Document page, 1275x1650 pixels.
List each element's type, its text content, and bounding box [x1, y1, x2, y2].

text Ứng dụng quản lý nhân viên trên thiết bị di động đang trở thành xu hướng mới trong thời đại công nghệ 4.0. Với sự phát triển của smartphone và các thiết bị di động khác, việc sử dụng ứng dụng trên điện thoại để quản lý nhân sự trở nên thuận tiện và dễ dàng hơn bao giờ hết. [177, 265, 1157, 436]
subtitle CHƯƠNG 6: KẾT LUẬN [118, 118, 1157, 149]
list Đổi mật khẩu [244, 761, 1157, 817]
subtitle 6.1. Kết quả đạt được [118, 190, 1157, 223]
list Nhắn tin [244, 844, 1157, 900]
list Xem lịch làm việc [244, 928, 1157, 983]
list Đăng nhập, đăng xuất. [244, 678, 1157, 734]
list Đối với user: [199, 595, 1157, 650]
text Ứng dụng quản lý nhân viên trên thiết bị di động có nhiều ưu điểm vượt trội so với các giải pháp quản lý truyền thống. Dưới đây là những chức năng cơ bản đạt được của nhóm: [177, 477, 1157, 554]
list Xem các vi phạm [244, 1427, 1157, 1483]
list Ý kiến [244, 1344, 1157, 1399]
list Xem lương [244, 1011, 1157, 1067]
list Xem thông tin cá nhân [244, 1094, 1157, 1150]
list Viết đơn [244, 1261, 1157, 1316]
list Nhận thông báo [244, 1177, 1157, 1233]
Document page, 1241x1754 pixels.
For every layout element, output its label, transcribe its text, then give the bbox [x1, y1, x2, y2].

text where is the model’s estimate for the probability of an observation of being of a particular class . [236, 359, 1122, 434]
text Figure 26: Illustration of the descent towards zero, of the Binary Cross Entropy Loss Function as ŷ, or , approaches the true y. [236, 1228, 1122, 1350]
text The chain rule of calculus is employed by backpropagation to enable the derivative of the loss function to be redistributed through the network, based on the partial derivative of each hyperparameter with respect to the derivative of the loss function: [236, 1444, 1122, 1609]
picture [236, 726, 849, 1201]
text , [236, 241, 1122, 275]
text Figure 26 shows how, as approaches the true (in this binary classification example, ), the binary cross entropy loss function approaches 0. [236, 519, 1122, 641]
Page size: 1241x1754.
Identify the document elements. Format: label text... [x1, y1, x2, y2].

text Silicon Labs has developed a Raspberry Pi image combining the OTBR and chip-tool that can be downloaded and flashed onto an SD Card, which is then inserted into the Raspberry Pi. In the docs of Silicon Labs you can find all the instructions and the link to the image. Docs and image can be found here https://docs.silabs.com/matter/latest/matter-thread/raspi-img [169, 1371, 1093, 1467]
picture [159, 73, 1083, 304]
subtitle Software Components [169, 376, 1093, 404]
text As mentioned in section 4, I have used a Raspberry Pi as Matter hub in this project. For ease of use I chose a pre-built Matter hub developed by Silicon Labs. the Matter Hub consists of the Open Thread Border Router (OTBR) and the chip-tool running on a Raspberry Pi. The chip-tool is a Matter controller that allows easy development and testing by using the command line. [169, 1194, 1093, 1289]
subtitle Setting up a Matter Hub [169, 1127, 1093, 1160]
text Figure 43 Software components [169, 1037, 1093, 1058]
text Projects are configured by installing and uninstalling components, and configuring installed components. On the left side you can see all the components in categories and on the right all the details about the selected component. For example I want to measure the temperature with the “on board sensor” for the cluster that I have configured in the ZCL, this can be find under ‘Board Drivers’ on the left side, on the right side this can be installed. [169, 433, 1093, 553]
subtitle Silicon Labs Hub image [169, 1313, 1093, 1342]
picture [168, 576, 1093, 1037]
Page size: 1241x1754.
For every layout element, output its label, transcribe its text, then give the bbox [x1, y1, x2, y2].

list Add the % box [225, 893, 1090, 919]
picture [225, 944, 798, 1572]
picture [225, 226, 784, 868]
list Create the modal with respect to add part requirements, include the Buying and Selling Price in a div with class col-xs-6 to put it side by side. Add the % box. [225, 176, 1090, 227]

* * * * * * * * *

- _PROBLEM TO WORK ON_
Every line in the records above with the string "pixels" in it should be shown.

- _WRITTEN RESPONSE_
Document page, 1275x1650 pixels.
Document page, 1241x1754 pixels.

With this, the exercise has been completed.